▶ _Task objective_: Gather each line in the records below that contains the string "right".

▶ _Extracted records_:
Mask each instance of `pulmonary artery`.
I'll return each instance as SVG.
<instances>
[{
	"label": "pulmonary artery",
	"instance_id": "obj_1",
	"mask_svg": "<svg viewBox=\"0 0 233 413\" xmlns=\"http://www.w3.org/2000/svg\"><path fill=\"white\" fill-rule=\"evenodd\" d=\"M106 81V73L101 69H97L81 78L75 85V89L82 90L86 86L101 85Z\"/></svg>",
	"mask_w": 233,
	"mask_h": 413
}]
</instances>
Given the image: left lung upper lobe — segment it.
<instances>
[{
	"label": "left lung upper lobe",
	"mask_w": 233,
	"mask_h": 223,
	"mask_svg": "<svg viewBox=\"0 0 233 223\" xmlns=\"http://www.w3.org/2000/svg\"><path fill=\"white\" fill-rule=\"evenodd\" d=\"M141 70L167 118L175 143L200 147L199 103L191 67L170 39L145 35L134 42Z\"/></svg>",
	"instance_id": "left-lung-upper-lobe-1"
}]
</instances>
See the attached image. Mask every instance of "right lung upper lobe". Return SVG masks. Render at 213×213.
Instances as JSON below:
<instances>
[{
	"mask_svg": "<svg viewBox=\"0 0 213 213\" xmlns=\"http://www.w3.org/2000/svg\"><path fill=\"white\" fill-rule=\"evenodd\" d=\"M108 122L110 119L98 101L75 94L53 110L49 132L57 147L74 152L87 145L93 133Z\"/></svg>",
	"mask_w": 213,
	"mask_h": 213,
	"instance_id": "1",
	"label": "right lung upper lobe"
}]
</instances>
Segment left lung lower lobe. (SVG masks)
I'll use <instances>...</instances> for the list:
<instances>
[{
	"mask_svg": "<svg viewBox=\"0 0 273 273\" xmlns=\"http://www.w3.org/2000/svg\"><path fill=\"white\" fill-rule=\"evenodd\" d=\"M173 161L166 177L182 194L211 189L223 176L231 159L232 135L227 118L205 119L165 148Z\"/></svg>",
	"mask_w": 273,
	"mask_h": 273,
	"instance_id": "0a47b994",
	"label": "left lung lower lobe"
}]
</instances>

▶ _Exercise output_:
See the attached image. Mask every instance of "right lung upper lobe". Return SVG masks. Render at 213×213.
	"label": "right lung upper lobe"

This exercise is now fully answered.